Hussain, Imtiaz. (2007) "Democracy Promotion & the E.U., U.S. Formulas: Photo Opportunities or Potential Rivalries?". In: UNSPECIFIED, Montreal, Canada. (Unpublished)
Abstract
Why do we think more of the United States (US) than the European Union (EU) when we discuss Afghani or Iraqi democratization, and EU more than US when it is East European? Should not democratization be the same? A comparative study asks what democracy has historically meant in the two regions, how democratization has been spelled out, why instruments utilized differ, and where democracy lies in the broader global leadership context. Neither treats democracy as a vital interest, but differences abound: (a) While the US shifted from relative bottom-up to top-down democracy, the EU added bottom-up to its top-down approach; (b) the US interprets democracy as the ends of other policy interests, the EU treats it as the means to other goals; and (c) flexible US instruments contrast with rigid EU counterparts.

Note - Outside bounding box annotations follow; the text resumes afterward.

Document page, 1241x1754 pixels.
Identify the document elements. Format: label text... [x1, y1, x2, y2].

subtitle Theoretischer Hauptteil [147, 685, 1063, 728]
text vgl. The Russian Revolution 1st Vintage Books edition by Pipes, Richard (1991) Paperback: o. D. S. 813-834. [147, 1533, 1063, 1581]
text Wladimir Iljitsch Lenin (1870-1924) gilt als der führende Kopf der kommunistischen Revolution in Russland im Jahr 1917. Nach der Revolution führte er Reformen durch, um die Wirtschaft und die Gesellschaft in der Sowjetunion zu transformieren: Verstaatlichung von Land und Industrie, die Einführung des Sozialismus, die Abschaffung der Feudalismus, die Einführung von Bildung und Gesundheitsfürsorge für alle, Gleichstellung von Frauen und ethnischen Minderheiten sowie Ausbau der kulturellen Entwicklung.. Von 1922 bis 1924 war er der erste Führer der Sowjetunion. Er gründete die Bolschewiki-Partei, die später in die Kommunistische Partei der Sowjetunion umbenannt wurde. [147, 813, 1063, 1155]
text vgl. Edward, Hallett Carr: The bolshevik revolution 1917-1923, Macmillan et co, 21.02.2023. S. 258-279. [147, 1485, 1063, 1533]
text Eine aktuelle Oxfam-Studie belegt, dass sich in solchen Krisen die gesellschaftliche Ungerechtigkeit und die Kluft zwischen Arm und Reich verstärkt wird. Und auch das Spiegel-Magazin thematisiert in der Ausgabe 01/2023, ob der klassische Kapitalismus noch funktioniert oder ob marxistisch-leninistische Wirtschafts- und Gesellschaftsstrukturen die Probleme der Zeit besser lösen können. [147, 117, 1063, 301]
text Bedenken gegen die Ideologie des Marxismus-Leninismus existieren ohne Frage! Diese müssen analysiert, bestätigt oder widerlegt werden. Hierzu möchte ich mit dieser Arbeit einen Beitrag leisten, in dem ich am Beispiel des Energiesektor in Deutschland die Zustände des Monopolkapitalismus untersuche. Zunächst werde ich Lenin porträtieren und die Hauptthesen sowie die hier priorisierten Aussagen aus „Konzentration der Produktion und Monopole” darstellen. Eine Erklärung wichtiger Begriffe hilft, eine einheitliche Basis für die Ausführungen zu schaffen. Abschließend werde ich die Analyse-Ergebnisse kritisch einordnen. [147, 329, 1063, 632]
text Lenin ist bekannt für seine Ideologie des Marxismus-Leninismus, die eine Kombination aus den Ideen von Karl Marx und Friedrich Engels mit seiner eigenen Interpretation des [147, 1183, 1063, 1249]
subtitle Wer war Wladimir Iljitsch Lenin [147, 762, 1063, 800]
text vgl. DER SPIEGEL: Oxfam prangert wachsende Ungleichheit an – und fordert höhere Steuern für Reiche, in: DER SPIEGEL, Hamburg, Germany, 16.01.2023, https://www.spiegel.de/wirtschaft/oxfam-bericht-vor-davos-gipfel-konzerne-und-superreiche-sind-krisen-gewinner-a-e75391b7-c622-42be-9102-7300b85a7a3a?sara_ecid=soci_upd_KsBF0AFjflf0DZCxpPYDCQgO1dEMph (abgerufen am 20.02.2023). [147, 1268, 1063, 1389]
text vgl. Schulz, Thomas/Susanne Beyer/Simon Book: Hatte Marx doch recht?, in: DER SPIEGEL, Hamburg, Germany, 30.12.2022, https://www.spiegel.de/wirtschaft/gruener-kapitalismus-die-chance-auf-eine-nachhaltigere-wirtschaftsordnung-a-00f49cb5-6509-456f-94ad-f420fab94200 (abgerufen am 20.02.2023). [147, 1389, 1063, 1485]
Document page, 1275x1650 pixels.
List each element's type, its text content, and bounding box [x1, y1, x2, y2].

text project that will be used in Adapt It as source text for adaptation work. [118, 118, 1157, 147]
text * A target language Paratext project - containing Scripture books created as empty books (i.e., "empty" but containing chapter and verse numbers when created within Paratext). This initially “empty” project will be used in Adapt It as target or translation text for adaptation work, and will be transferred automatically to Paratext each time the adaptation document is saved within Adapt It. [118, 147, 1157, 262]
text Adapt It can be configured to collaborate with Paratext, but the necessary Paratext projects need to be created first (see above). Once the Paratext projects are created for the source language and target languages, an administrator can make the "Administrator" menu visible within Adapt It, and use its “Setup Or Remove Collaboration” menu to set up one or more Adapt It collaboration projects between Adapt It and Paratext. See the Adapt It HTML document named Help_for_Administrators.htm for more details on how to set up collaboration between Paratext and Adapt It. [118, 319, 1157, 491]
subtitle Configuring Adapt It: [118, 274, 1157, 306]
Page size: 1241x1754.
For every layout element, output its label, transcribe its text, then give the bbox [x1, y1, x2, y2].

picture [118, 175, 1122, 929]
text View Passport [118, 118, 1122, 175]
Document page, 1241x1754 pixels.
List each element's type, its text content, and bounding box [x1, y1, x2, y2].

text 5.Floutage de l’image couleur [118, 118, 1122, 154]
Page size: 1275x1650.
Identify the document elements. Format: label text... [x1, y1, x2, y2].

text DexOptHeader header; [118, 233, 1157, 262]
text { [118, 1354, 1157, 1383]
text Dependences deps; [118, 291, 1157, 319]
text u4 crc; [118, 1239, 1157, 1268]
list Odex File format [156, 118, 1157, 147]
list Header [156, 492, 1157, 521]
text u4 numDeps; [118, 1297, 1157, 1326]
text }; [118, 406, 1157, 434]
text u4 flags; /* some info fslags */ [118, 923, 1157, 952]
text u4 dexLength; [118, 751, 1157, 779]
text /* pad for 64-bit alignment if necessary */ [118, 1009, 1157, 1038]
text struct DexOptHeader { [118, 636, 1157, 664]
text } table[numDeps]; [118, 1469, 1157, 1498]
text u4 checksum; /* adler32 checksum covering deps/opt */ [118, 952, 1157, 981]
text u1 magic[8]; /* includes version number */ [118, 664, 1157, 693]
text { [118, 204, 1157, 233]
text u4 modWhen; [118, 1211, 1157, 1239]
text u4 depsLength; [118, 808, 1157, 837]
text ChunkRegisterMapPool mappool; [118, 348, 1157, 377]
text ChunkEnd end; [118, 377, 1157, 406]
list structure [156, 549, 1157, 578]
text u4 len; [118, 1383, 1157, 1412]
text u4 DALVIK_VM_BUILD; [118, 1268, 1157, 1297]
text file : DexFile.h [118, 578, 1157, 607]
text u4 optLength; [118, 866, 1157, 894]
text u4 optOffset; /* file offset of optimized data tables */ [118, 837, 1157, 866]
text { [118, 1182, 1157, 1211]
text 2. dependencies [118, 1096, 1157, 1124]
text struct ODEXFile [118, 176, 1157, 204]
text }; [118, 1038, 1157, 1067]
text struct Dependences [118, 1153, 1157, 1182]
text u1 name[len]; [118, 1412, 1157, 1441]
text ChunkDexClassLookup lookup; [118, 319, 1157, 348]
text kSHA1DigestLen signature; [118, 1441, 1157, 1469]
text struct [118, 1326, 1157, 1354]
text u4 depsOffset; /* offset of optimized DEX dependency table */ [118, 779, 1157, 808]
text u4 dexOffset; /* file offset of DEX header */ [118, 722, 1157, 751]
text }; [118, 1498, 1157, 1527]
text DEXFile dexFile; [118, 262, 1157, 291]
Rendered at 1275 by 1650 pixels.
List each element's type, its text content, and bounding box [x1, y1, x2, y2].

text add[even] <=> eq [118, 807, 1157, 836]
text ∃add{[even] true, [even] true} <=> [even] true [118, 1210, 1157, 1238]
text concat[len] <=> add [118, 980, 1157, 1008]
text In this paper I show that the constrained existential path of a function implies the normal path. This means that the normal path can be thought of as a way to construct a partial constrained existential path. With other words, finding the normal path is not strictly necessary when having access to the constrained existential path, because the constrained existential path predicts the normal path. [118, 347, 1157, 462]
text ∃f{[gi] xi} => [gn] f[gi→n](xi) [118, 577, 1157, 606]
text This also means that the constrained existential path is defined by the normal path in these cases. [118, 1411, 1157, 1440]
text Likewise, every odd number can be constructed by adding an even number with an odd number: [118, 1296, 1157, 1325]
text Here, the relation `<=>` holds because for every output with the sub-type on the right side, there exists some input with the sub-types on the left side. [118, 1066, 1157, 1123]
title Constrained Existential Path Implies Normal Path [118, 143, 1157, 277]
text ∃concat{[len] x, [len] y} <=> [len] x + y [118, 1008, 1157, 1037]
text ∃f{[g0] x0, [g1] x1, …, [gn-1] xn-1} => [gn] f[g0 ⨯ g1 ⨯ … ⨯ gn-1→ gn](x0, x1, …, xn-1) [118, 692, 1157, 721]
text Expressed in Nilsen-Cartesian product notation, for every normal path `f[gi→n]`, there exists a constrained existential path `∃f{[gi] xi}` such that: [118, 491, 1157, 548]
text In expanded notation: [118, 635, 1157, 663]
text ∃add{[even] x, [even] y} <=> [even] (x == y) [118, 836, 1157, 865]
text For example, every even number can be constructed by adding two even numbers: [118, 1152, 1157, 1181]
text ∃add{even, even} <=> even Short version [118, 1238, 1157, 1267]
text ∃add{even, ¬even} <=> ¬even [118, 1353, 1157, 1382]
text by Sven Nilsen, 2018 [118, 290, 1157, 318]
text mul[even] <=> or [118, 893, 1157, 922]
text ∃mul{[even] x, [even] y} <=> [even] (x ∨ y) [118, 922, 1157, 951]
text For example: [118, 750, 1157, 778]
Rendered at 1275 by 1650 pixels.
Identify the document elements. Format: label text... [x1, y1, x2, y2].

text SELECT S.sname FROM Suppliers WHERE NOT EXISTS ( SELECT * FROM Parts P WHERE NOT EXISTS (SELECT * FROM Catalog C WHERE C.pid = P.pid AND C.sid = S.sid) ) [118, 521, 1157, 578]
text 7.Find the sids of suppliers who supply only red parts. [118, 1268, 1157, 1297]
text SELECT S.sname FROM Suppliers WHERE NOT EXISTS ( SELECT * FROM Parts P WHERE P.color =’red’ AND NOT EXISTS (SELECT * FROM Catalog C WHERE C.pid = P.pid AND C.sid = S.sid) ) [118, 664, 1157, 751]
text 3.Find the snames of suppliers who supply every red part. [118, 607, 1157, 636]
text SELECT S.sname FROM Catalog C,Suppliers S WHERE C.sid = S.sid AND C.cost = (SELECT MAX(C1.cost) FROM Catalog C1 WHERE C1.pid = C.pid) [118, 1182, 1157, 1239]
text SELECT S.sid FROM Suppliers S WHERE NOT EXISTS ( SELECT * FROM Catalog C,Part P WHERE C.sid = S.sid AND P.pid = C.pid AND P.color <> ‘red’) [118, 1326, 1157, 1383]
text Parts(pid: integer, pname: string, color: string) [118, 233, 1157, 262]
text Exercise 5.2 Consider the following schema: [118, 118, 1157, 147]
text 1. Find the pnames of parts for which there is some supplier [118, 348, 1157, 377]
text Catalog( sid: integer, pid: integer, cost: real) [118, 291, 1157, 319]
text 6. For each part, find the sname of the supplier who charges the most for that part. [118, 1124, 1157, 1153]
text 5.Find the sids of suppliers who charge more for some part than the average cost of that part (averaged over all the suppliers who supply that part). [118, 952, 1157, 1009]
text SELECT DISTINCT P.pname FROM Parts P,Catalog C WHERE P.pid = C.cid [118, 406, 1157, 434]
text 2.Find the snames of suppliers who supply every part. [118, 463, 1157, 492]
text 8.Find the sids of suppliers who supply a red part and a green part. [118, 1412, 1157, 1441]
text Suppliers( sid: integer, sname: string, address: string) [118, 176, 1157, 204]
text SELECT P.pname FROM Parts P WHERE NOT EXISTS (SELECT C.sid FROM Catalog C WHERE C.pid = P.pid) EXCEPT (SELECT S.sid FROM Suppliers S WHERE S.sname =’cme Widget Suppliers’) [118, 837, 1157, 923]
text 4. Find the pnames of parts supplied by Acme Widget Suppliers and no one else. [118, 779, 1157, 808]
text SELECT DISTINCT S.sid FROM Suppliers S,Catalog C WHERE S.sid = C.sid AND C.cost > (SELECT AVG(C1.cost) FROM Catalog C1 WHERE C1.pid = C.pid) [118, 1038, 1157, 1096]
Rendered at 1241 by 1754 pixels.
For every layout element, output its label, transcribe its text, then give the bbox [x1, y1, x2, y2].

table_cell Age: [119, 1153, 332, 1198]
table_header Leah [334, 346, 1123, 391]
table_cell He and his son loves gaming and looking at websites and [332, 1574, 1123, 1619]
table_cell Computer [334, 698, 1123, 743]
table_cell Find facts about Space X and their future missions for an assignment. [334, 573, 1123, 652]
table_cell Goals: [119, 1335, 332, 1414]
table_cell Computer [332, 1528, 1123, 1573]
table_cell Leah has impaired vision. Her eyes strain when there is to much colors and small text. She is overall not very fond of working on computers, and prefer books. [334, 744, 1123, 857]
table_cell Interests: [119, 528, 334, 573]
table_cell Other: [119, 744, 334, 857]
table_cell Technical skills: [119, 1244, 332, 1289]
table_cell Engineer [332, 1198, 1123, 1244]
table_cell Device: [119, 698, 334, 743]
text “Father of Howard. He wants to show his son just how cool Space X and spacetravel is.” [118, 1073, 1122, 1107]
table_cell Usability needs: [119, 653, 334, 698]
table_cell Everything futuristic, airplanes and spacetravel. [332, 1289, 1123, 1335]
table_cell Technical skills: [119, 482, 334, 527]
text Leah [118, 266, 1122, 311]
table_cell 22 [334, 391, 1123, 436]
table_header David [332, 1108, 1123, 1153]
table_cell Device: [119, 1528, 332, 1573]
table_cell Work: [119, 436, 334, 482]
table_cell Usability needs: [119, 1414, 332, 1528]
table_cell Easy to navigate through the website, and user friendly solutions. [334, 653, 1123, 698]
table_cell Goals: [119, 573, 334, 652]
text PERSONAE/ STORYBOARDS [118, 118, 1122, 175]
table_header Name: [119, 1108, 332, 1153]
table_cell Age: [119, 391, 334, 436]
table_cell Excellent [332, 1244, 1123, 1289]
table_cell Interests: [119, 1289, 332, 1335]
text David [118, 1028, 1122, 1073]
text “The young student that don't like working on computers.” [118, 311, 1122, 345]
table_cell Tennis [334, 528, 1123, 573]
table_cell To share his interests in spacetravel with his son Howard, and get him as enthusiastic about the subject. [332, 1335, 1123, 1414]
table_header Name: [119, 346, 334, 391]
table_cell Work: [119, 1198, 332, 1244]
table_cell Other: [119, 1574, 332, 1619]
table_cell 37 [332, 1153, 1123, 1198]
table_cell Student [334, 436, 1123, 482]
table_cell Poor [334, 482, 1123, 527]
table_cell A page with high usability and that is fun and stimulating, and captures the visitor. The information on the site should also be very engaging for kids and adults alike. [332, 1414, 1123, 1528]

Among the implications: (a) the 4-stage US approach has wider global reach than EU’s multi-dimensional counterpart, but EU’s regional approach sinks deeper than the US’s; (b) human rights find better EU than US anchors; (c) whereas the US approach makes intergovernmental actions the sine qua non of democratization, the EU admixture of intergovernmentalism, transnationalism, and supranationalism, adapts quid pro quo dynamics, promotes incremental growth, and broadens democracy; and (d) competitive democratization patterns creates lock-ins for both recipient and supplier countries.